(EXERCISES):
1. Reproduce the passage of the Gus Uhlenbeek article that begins at the words "- 1995–1998: Ipswich" and ends with the words "Chesterfield / 37 / (0)".
2. Extend the Gus Uhlenbeek article from its last sentence onward.

(EXERCISE PASSAGE):
Gus Uhlenbeek

Personal information
- Full name: Gustaaf Reinier Uhlenbeek
- Place of birth: Paramaribo, Suriname
- Position: Right back

Senior career*
- Years: Team / Apps / (Gls)
- 1990–1992: Ajax / 2 / (0)
- 1992–1994: Cambuur / 39 / (0)
- 1994–1995: TOP Oss / 22 / (3)
- 1995–1998: Ipswich Town / 94 / (4)
- 1998–2000: Fulham / 39 / (1)
- 2000–2002: Sheffield United / 50 / (0)
- 2002: → Walsall (loan) / 5 / (0)
- 2002–2003: Bradford City / 42 / (1)
- 2003–2004: Chesterfield / 37 / (0)
- 2004–2005: Wycombe Wanderers / 42 / (4)
- 2005–2006: Mansfield Town / 40 / (2)
- 2006–2007: Halifax Town / 30 / (3)
- Total:  / 442 / (18)

= Gus Uhlenbeek =

Dutch footballer (born 1970)

Gustaaf (Gus / Guus) Reinier Uhlenbeek (born 20 August 1970) is a Dutch former footballer. He was born in Paramaribo in the former Dutch colony Suriname, but grew up in Amsterdam. Uhlenbeek spent more than a decade in English football, and was released by Halifax Town at the end of the 2006–07 season.

==Career==
Uhlenbeek plays on the right side of midfield, or as a right-back. He began his career at Ajax, but only played twice for the first team and left the club in 1992. He later played first division football for Cambuur and TOP Oss, before joining English side Ipswich in 1995.

(DATA SHOWN):
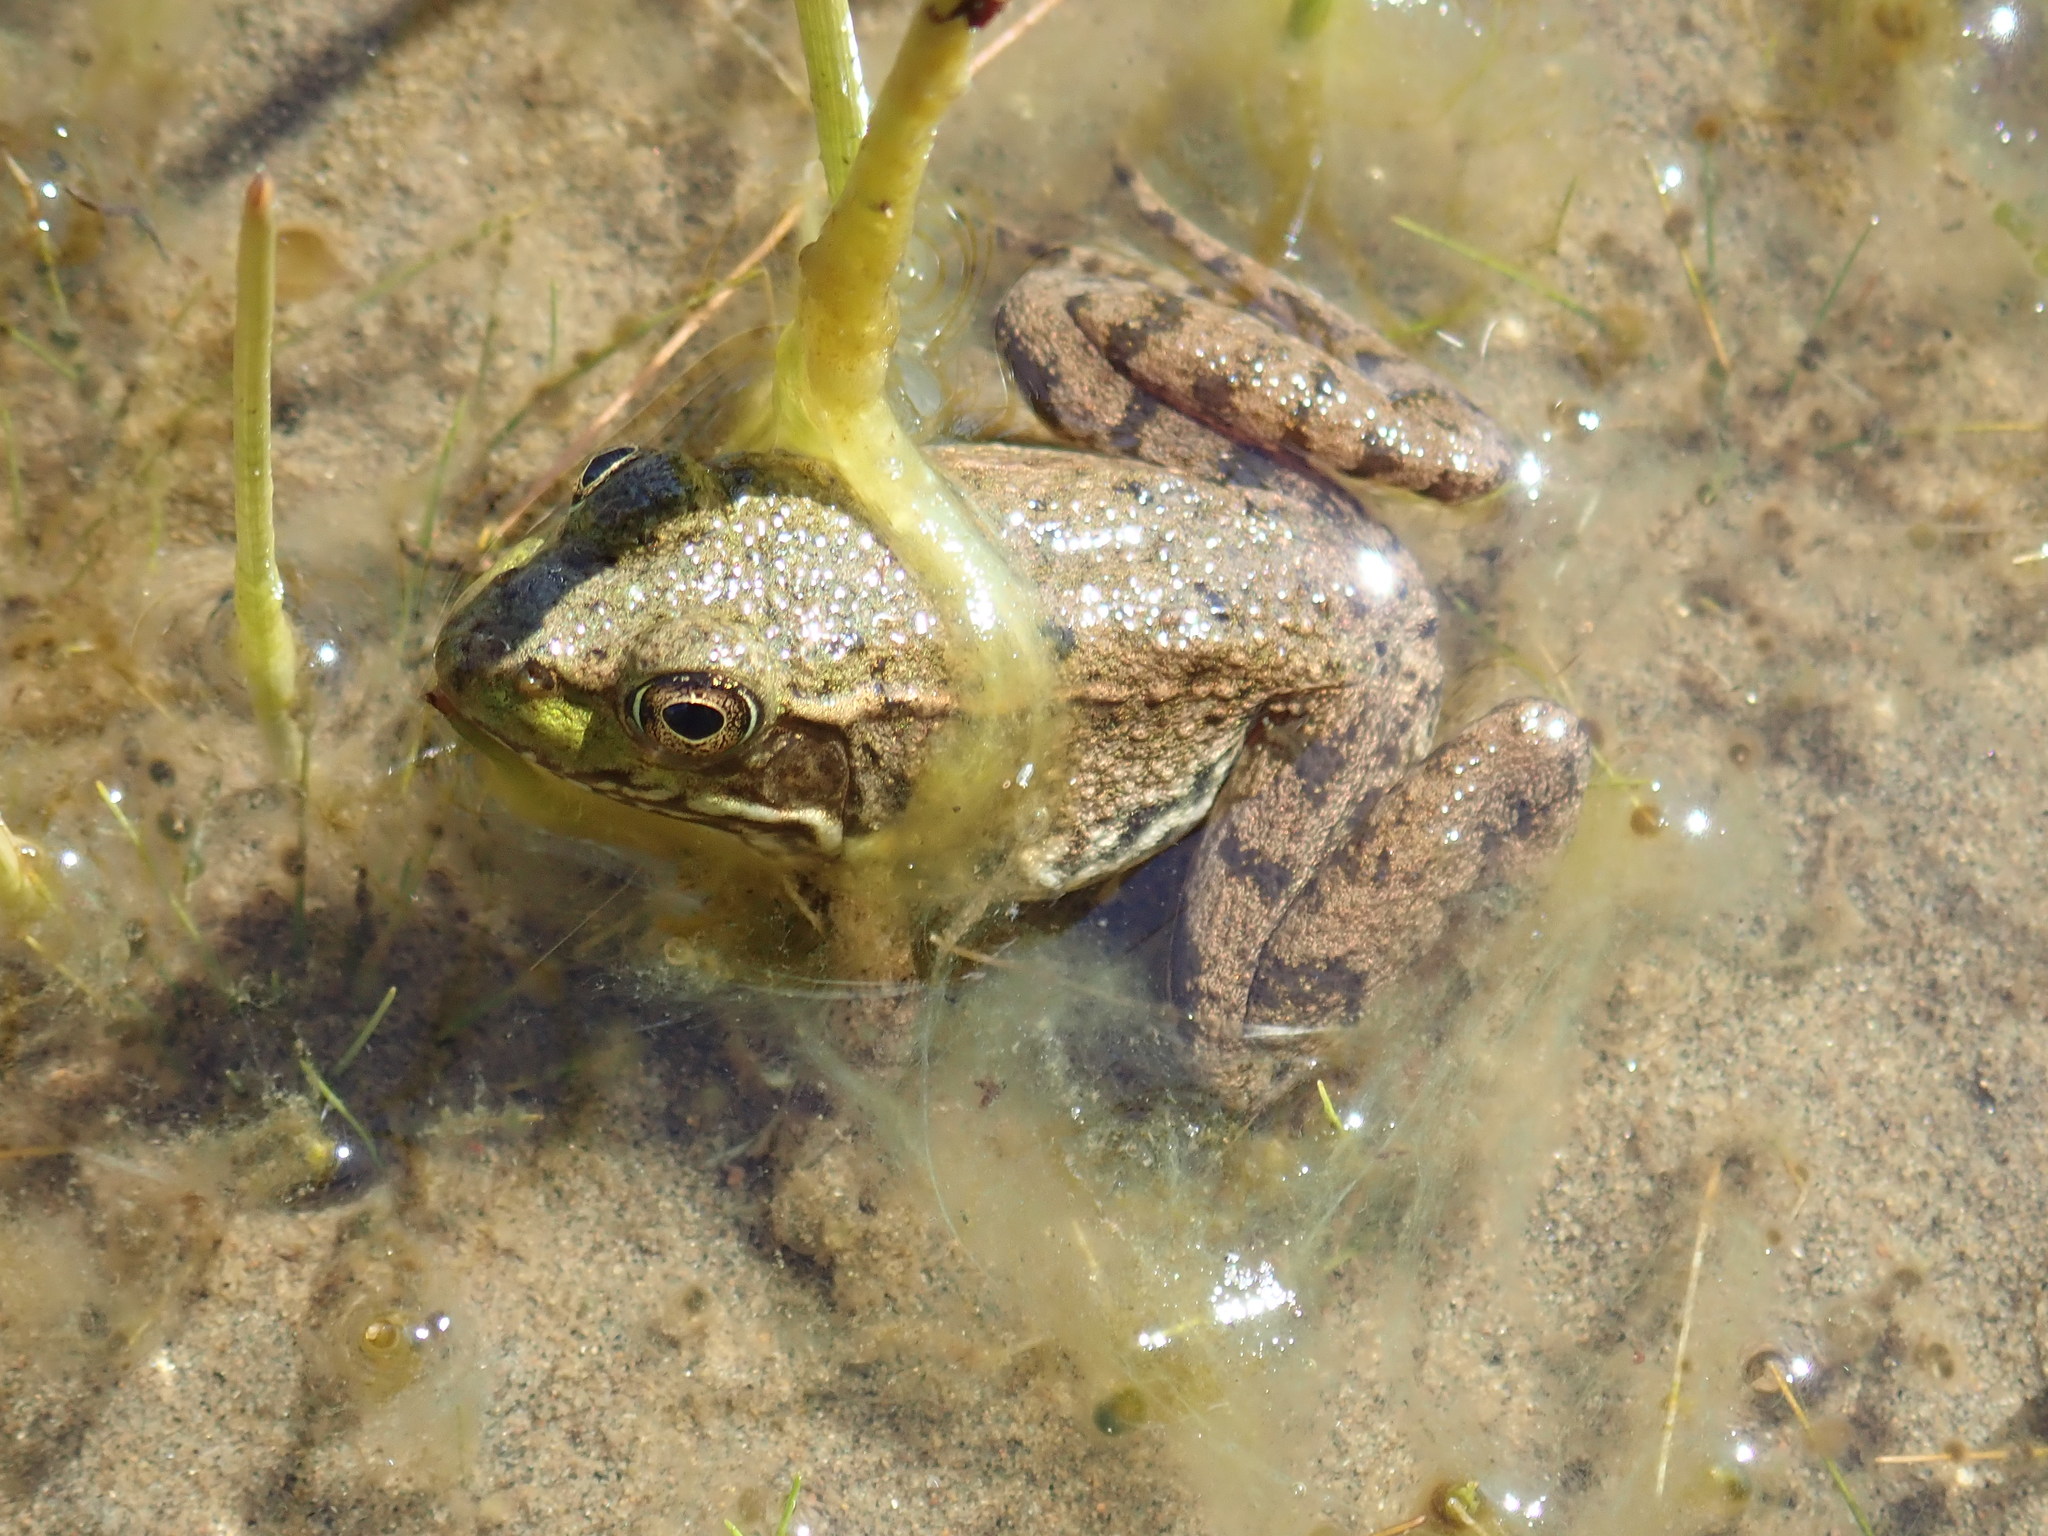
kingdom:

(RESPONSES IN ORDER):
1.
- 1995–1998: Ipswich Town / 94 / (4)
- 1998–2000: Fulham / 39 / (1)
- 2000–2002: Sheffield United / 50 / (0)
- 2002: → Walsall (loan) / 5 / (0)
- 2002–2003: Bradford City / 42 / (1)
- 2003–2004: Chesterfield / 37 / (0)

2.
In his first two seasons at Portman Road, Uhlenbeek was a regular, but he lost his place in the team, and joined Fulham in 1998. After two years at Fulham and one goal against Wrexham, he joined Sheffield United in 2000. He spent two seasons at Bramall Lane, where he gained something of a cult status, before later playing for Walsall, Bradford City (scoring once against Rotherham), Chesterfield and Wycombe Wanderers. After being released by Wycombe in the summer of 2005, he joined Mansfield Town.

Uhlenbeek had a fine but somewhat inconsistent season at Mansfield, where he was one of the few veterans in an otherwise very young team. His contract expired at the end of the 2005–06 season, and Uhlenbeek was subsequently released. After his release, he joined Halifax Town, where he spent a year.